Шрифт:
Иван почувствовал, как прохладный ночной воздух обвил его, словно младенца, которого пеленают, или ребенка, которого заключают в объятия. Из его груди вырвался тихий смех, наполовину похожий на рыдание. Этот звук показался ему ещё одной жертвой, которую поглотит ночь. А может, это было лишь плодом его воображения, но, пока они уходили, Иван бы поклялся, что тени вокруг них закружились в танце, излучая почти карикатурную радость.
III. 21
(Сердце)
Когда Марья Антонова умерла, Дмитрий Фёдоров аккуратно положил её сердце в шкатулку и разместил её на своём столе, ожидая момента, когда он сможет с ним расстаться. Ещё семнадцать лет назад она рассказывала ему о своём желании: чтобы её сердце было похоронено и надёжно спрятано.
Дмитрий не был готов попрощаться с ней — и, возможно, никогда не будет, — но, так или иначе, ему казалось неправильным удерживать ее в таком состоянии. Держать ее замершей, как и он сам, неспособной предотвратить грехи, совершенные их семьями: эту вражду и, следовательно, ужасы, которые неизбежно за этим последуют.
Дмитрий понёс шкатулку с осторожностью к месту, где впервые признался ей в любви. Земля там была твёрдой, копать было тяжело — он делал это руками, — но в конце концов вырыл яму у подножия дерева в саду, где они играли детьми. Здесь он говорил ей о своих чувствах. Здесь он её целовал. Здесь он её любил. И теперь он похоронит её, как она когда-то просила.
Он замер, держа шкатулку в руках, и нахмурился, заметив что-то странное.
Пульс, понял он с тревогой, и дрожащими пальцами открыл замок.
В тот момент, когда он резко распахнул крышку, сомнений больше не осталось. Сердце внутри билось. Оно пульсировало, каждое движение было ритмичным и точным. Ошибки быть не могло.
Чудо, которым было сердце Марьи Антоновой, каким-то образом ожило, и Дмитрий, затаив дыхание, смотрел, как оно посылает ему знак. Призыв. Объявление войны.
«Береги его для меня, Дима. Не дай никому его найти».
Дмитрий медленно улыбнулся, и его улыбка засияла, как солнце.
Сердце Марьи Антоновой начало войну. И как-то оно её завершит.
II. 22
(Жизненная сила и органы)
Раздался глухой стук, и Бринмор Аттауэй поднял взгляд, наткнувшись на фигуру старика, внезапно появившегося в его гостиной.
— Это что, почка? — выдохнул он, ошеломлённый.
— Да, — подтвердил старик, усаживаясь напротив Брина с болезненной гримасой и медленно опускаясь на подушки дивана. — Жить можно и без неё, — пробормотал он, — но доставать её совсем не весело.
— Но… — Брин заморгал. — Как это… что вы…
— Ты правда думаешь, что я не знаю, что творится у меня за спиной, особенно когда дело касается моих детей? — спросил старик. И тогда Брин понял, кто перед ним: отшельник Кощей Бессмертный, глава семьи Фёдоровых.

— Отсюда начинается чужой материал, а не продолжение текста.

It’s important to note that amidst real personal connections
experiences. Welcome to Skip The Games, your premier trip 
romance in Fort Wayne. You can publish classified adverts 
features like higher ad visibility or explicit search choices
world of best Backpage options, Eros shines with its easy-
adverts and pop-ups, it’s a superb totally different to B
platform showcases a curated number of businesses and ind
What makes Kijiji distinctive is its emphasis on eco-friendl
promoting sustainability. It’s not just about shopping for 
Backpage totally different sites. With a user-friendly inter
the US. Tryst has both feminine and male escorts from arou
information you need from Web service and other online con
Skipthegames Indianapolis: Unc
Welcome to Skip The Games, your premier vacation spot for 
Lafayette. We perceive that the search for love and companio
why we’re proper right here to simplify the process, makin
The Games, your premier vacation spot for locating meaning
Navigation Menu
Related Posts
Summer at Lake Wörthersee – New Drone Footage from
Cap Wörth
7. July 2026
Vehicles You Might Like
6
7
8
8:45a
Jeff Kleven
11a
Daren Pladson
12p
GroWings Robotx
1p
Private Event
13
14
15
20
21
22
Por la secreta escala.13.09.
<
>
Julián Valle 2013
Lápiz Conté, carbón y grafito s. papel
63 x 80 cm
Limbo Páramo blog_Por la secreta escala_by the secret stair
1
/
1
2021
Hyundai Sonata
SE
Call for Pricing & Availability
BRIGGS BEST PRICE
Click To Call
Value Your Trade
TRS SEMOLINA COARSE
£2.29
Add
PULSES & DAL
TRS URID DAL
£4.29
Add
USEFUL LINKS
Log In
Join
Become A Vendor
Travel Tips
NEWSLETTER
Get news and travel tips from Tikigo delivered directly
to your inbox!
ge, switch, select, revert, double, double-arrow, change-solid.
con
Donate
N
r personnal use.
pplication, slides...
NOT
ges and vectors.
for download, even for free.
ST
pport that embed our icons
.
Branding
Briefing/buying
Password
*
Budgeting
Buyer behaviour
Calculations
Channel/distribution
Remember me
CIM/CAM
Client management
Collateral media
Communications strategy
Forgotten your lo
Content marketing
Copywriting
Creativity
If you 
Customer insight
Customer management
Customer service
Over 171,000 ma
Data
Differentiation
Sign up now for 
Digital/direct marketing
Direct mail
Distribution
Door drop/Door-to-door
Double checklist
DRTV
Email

— Сегодня я потерял одного сына, — печально произнёс Кощей. — И я не потеряю другого. Долг моего сына Романа тебе оплачен.
Брин принюхался к почке, и его чувство справедливости заставило его нахмуриться.
— Это… слишком, — пробормотал он хрипло, прекрасно понимая, что магия такого ведьмака, как Кощей, стоит намного больше, чем магия даже старшего из его сыновей. — Сделка неравная. Мне следовало бы предложить вам что-то взамен. Например, информацию.
Кощей фыркнул.
— И что я должен узнать от бескрылого фейри?
— Я не лишён своих даров, — ответил Брин. — Меня называют Бридж не просто так, Лорд Бессмертный.
— Ты можешь переходить между мирами? — осторожно уточнил Кощей, и Брин кивнул, склоняя голову.
— Приходится время от времени навещать маму, — пояснил он. — Хотя большую часть сегодняшнего дня я провёл в другом месте. За завесой, — добавил Брин, и Кощей нахмурился.
— Почему это должно меня волновать? — сухо спросил Кощей, легонько дёрнув пальцами.
И внезапно для Брина на первый план вышло не неравенство сделки, а желание преподать ведьмаку, — или, возможно, сразу нескольким ведьмакам, — урок о том, что нельзя так легко легко сбрасывать его со счетов.
— Это имеет значение, — лениво отозвался Брин. — Потому что Марьи Антоновой там нет.
Кощей застыл, ошеломлённый.
— Что? Как такое возможно? Но…
— Марьи Антоновой нет в Царстве мёртвых, — повторил Брин, — а значит, слухи о её смерти были сильно преувеличены.